The caddies are required to wear white jumpsuits No, those aren't hazmat suits. Augusta National compels all the players' caddies, male or female, to wear a regulation white coverall, with the player's name on the back.

You hear about "amateurs" a lot Bobby Jones, the club's co-founder, never played professionally. He won the Grand Slam in 1930, when it was made up of the U.S. and British Amateur Championships and the U.S. and British Opens. He retired to Georgia in his late 20s, practiced law, and created Augusta National in 1933, hosting the first Masters the following year. For each Masters, a number of top amateur players are included alongside the top-ranked pros, the former champions, and those who have been extended special invitations. Occasionally, one makes the cut and plays the weekend, but regardless, they are all acknowledged in the spirit of Bobby Jones, and the amateur with the lowest score joins the previous year's champion and the winner in Butler Cabin for the awarding of the green jacket.

Rapture and tragedy mingle at the Masters as nowhere else Palmer and Mickelson have each birdied the 18th hole to win. Woods won by 12 shots.

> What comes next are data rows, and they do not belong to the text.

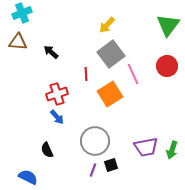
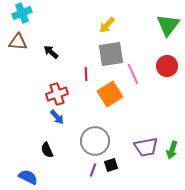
gray square: rotated 28 degrees clockwise
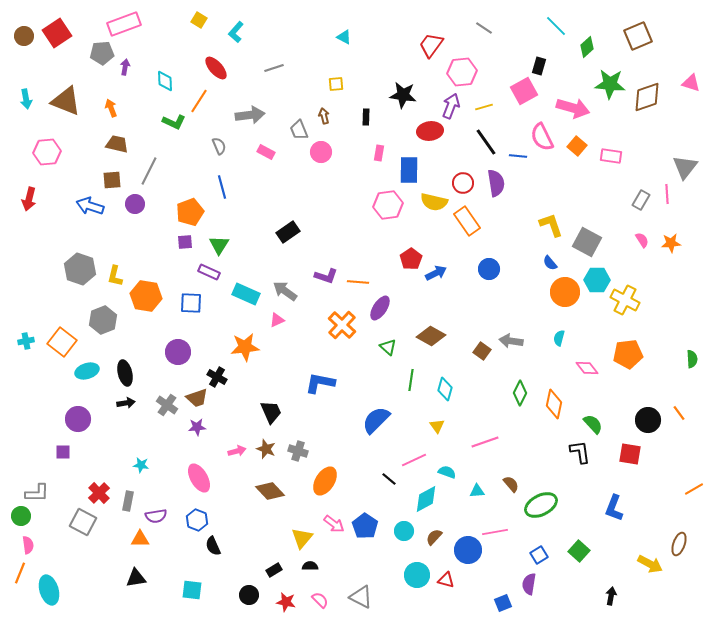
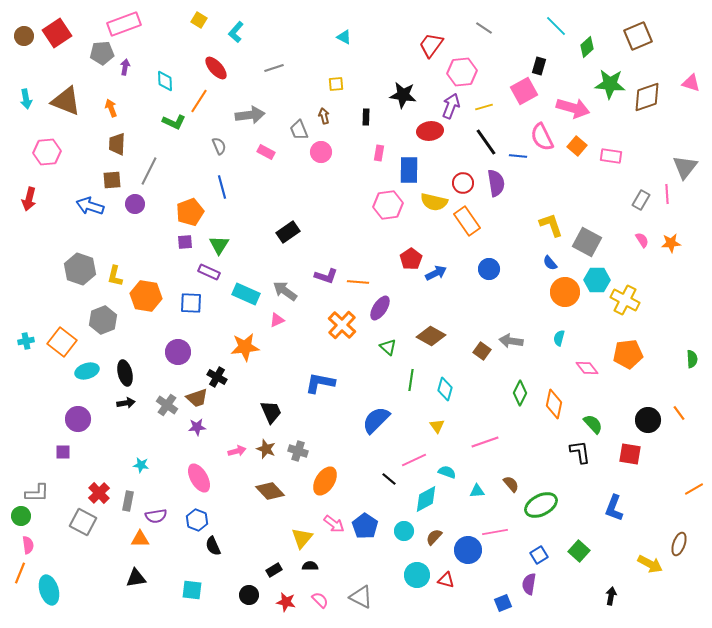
brown trapezoid at (117, 144): rotated 100 degrees counterclockwise
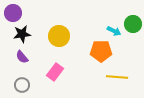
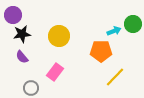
purple circle: moved 2 px down
cyan arrow: rotated 48 degrees counterclockwise
yellow line: moved 2 px left; rotated 50 degrees counterclockwise
gray circle: moved 9 px right, 3 px down
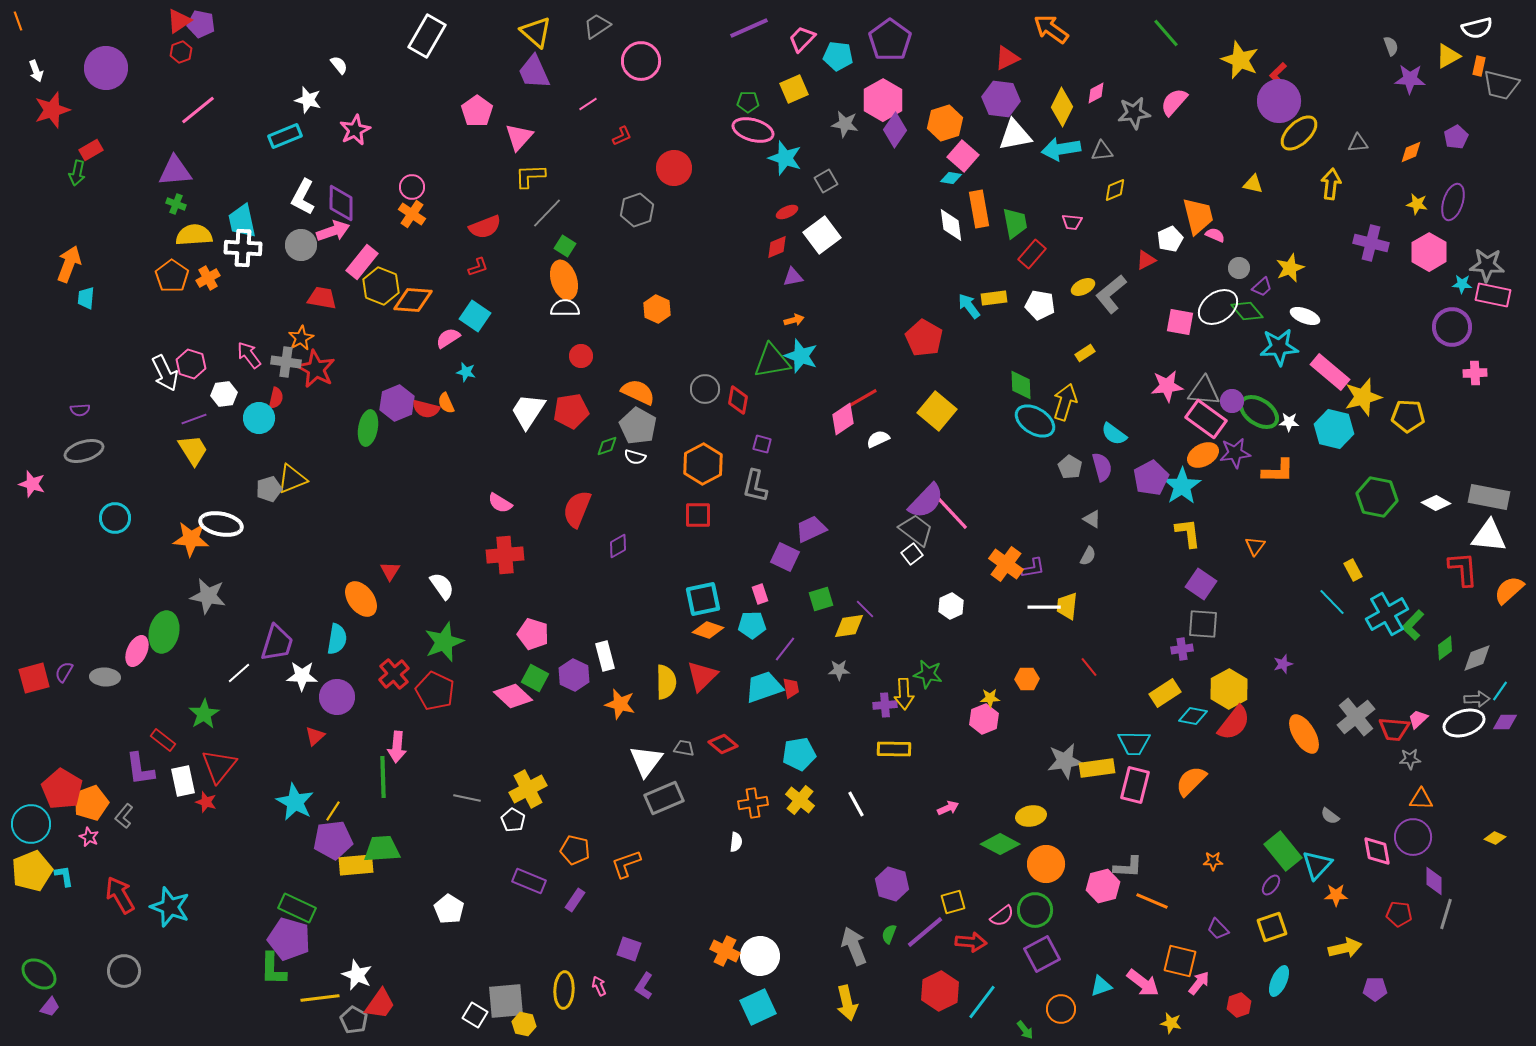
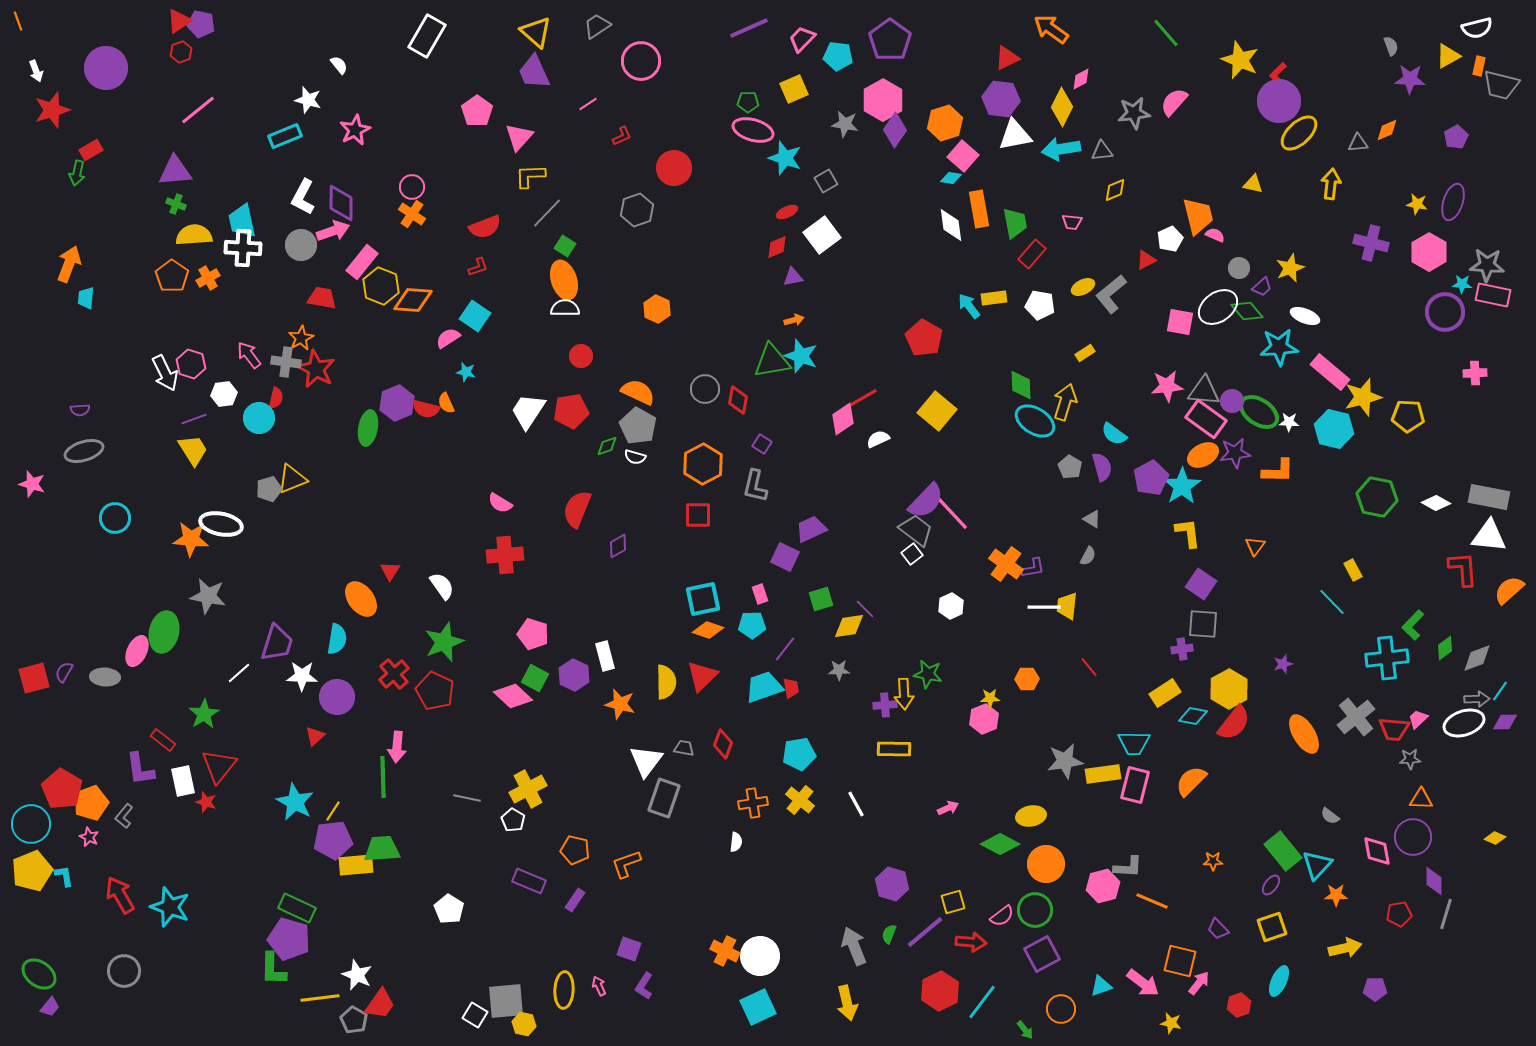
pink diamond at (1096, 93): moved 15 px left, 14 px up
orange diamond at (1411, 152): moved 24 px left, 22 px up
purple circle at (1452, 327): moved 7 px left, 15 px up
purple square at (762, 444): rotated 18 degrees clockwise
cyan cross at (1387, 614): moved 44 px down; rotated 24 degrees clockwise
red diamond at (723, 744): rotated 72 degrees clockwise
yellow rectangle at (1097, 768): moved 6 px right, 6 px down
gray rectangle at (664, 798): rotated 48 degrees counterclockwise
red pentagon at (1399, 914): rotated 15 degrees counterclockwise
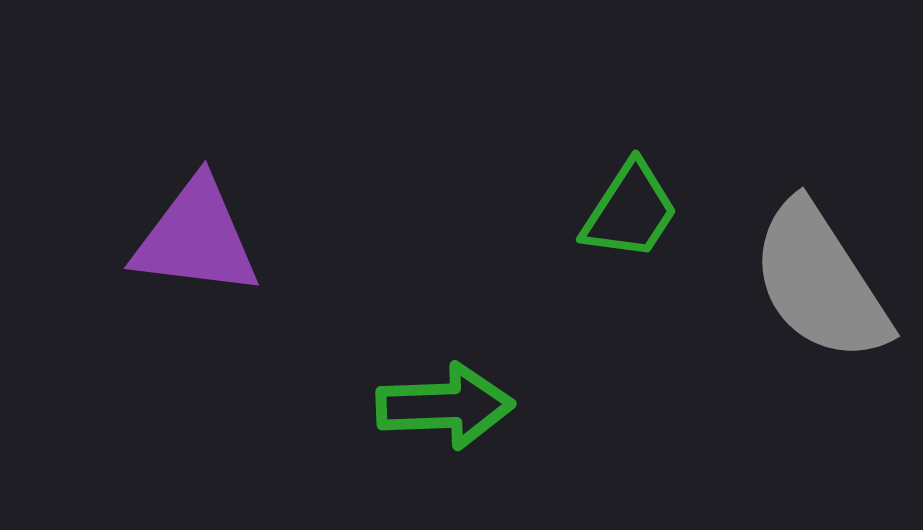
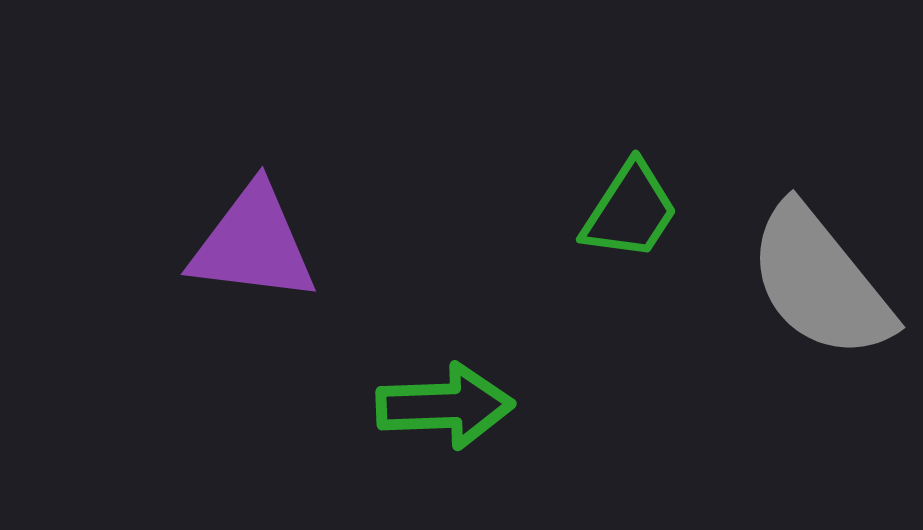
purple triangle: moved 57 px right, 6 px down
gray semicircle: rotated 6 degrees counterclockwise
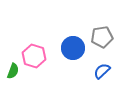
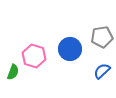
blue circle: moved 3 px left, 1 px down
green semicircle: moved 1 px down
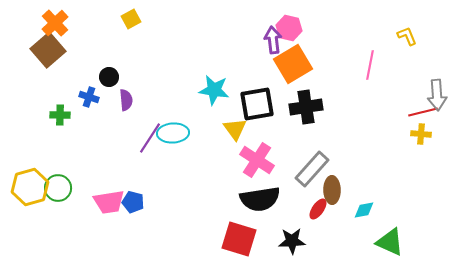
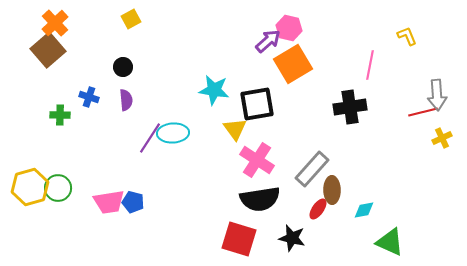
purple arrow: moved 5 px left, 1 px down; rotated 56 degrees clockwise
black circle: moved 14 px right, 10 px up
black cross: moved 44 px right
yellow cross: moved 21 px right, 4 px down; rotated 30 degrees counterclockwise
black star: moved 3 px up; rotated 16 degrees clockwise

But in 1996, Greg Norman endured a terrible Sunday collapse and lost to Nick Faldo (in 1987, Norman also lost in a playoff to Larry Mize, an Augusta native, when Mize holed an improbable chip-in).

Fans who've been watching the Masters since they were ten years old know the course very well During the broadcast, you can expect the golf lover in your life to comment on how Tiger has to "draw his tee shot around the corner on this one" or "keep it under the hole because he doesn't want that downhill putt." This will seem weird at first, but it's an important part of the viewing experience for Masters fans.

The Masters is clubby but not exactly snobbish There are other courses in America that have never hosted a major golf championship and never will. Augusta is basically a small Georgia town, and Augusta National imports its regular membership from the big-city worlds of finance, industry, and government. The membership loves the fact that they can put on the tournament every year and try to create the best possible experience for patrons and TV viewers alike. For example...

There are almost no commercials Where are the ads? Augusta prefers the viewing experience to be mostly uninterrupted. For years, the only thing you ever saw was Cadillac ads, and not many of them. The Masters is one of the least commercialized events in modern sports. The only logo they want you to see belongs to the club.

Where's Gary McCord? CBS has been broadcasting the Masters for decades, but one of their most popular commentators, Gary McCord, was banned from Augusta National because in 1995, while on air, he said that one of the greens was so fast it was as if it has been "bikini waxed." The members were not amused. He hasn't been back since.

The Masters is your best chance all year to see the top players battle each other The Masters is supreme golf theater. Only the top players on the various pro tours get in, so unlike other majors, such as the U.S. Open or PGA Championship, it's uncommon for a player to arrive from out of nowhere to win. Players who have competed on the course several times before have an advantage. The course rewards power, shotmaking, and a deft touch around the greens, so players need to bring a complete game. Finally, the top players also try to achieve their early-season "peak" at the Masters.

If you're watching with a male of the species, don't be surprised if he sheds a tear at some point during the weekend Many Masters fans have memories of watching the tournament with fathers, grandfathers, uncles, and brothers. The pink shrubbery, the green fairways, the white bunkers, the blue skies--it has created a deep, emotional sense memory for many men that waits all year for its opportunity to come out.